**Dataset records:**
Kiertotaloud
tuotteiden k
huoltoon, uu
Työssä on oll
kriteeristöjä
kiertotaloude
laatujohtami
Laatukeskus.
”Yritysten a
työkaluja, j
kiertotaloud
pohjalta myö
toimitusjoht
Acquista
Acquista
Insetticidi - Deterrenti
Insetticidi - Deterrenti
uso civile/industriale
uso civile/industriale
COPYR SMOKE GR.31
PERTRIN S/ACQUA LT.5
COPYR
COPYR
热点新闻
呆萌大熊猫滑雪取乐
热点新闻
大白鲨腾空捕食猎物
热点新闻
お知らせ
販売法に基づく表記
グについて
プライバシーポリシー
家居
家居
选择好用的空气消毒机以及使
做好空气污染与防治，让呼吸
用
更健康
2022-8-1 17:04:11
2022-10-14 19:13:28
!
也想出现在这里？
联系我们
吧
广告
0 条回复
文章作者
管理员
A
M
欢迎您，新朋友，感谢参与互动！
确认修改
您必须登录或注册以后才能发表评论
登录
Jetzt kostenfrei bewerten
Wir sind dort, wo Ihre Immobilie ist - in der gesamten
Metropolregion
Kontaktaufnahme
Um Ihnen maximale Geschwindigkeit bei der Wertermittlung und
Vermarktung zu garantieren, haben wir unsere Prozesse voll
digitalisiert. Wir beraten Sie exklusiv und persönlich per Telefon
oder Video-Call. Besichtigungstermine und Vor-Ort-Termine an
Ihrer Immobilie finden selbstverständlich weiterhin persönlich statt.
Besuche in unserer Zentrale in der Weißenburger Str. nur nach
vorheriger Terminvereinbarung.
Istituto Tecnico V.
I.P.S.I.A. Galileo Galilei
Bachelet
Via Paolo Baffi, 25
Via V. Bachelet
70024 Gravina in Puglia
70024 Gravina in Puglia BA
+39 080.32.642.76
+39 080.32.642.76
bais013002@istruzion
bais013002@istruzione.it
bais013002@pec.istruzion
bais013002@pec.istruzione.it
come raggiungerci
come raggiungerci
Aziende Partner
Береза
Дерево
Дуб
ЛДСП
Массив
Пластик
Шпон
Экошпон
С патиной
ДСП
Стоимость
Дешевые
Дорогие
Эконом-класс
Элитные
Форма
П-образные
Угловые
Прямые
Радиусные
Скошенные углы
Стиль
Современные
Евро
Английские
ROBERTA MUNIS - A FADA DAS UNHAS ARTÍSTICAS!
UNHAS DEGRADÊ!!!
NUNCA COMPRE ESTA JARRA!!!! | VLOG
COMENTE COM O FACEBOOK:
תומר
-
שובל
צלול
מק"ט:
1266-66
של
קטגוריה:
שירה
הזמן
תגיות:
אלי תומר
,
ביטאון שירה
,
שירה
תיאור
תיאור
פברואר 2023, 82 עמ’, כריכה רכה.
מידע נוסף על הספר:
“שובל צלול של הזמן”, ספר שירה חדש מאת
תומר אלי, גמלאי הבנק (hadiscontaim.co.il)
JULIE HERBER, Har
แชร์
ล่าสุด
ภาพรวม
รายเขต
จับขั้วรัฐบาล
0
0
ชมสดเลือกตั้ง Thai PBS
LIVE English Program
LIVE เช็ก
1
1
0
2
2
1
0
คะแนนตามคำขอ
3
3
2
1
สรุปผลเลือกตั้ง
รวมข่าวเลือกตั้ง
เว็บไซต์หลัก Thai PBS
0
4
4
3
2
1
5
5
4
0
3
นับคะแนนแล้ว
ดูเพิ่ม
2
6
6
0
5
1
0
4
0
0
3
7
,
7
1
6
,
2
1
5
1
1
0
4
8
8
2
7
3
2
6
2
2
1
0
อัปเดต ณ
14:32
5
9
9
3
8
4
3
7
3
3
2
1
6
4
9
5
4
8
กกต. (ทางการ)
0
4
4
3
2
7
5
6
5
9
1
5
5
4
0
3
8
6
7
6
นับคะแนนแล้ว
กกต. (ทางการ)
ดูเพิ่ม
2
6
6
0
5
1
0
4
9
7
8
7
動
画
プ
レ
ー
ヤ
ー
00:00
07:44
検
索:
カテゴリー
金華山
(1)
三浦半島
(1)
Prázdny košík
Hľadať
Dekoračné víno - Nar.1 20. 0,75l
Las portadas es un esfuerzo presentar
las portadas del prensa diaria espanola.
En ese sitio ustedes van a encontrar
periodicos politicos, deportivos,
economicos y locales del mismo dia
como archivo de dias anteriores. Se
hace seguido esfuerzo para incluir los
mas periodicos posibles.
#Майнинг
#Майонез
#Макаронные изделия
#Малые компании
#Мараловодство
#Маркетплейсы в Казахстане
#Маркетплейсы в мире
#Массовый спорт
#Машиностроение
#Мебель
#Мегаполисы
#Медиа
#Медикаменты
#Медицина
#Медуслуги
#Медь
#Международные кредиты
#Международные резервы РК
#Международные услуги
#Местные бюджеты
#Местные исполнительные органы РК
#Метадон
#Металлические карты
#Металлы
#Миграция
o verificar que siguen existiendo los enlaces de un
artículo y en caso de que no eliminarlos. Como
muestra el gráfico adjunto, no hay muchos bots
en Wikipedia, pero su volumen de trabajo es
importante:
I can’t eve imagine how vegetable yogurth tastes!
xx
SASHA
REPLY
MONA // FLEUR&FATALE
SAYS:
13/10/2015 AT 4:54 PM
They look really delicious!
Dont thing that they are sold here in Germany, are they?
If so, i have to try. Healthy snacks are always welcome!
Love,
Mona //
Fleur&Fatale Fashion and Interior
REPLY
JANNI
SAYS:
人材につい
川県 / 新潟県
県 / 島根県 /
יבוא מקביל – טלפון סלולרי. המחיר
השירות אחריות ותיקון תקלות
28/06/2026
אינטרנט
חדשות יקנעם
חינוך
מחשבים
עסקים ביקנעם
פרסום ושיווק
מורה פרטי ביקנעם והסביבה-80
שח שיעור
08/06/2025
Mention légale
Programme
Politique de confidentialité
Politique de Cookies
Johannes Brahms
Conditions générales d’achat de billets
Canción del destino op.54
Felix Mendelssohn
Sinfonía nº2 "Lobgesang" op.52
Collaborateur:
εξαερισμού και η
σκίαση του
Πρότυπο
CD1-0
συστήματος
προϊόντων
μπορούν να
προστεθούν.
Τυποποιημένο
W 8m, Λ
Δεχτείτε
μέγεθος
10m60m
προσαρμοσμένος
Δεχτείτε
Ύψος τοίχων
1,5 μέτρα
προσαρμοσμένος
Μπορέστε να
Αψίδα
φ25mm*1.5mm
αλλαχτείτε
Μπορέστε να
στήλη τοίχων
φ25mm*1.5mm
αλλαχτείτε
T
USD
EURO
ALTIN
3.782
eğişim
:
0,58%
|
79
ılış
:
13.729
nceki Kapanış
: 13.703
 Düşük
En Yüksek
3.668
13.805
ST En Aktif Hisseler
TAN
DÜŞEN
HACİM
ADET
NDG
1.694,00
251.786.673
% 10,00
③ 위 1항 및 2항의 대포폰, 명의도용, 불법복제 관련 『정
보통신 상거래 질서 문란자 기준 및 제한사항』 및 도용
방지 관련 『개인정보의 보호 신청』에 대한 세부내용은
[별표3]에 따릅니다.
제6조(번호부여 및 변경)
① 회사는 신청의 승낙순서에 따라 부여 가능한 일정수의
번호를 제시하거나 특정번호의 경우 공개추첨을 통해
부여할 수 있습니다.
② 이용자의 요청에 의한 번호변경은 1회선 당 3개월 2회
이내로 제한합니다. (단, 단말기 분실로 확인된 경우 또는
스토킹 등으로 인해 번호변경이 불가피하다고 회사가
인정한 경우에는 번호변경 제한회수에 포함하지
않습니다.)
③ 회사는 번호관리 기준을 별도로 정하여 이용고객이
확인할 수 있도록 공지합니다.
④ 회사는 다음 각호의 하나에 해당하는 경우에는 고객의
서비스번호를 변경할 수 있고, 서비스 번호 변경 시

**Instructions for the task:**
Transcribe nothing except the lines from the one with "② 이용자의 요청에 의한 번호변경은 1회선 당 3개월 2회" through the end of the data above, each exactly as it appears.

**Exercise answer:**
② 이용자의 요청에 의한 번호변경은 1회선 당 3개월 2회
이내로 제한합니다. (단, 단말기 분실로 확인된 경우 또는
스토킹 등으로 인해 번호변경이 불가피하다고 회사가
인정한 경우에는 번호변경 제한회수에 포함하지
않습니다.)
③ 회사는 번호관리 기준을 별도로 정하여 이용고객이
확인할 수 있도록 공지합니다.
④ 회사는 다음 각호의 하나에 해당하는 경우에는 고객의
서비스번호를 변경할 수 있고, 서비스 번호 변경 시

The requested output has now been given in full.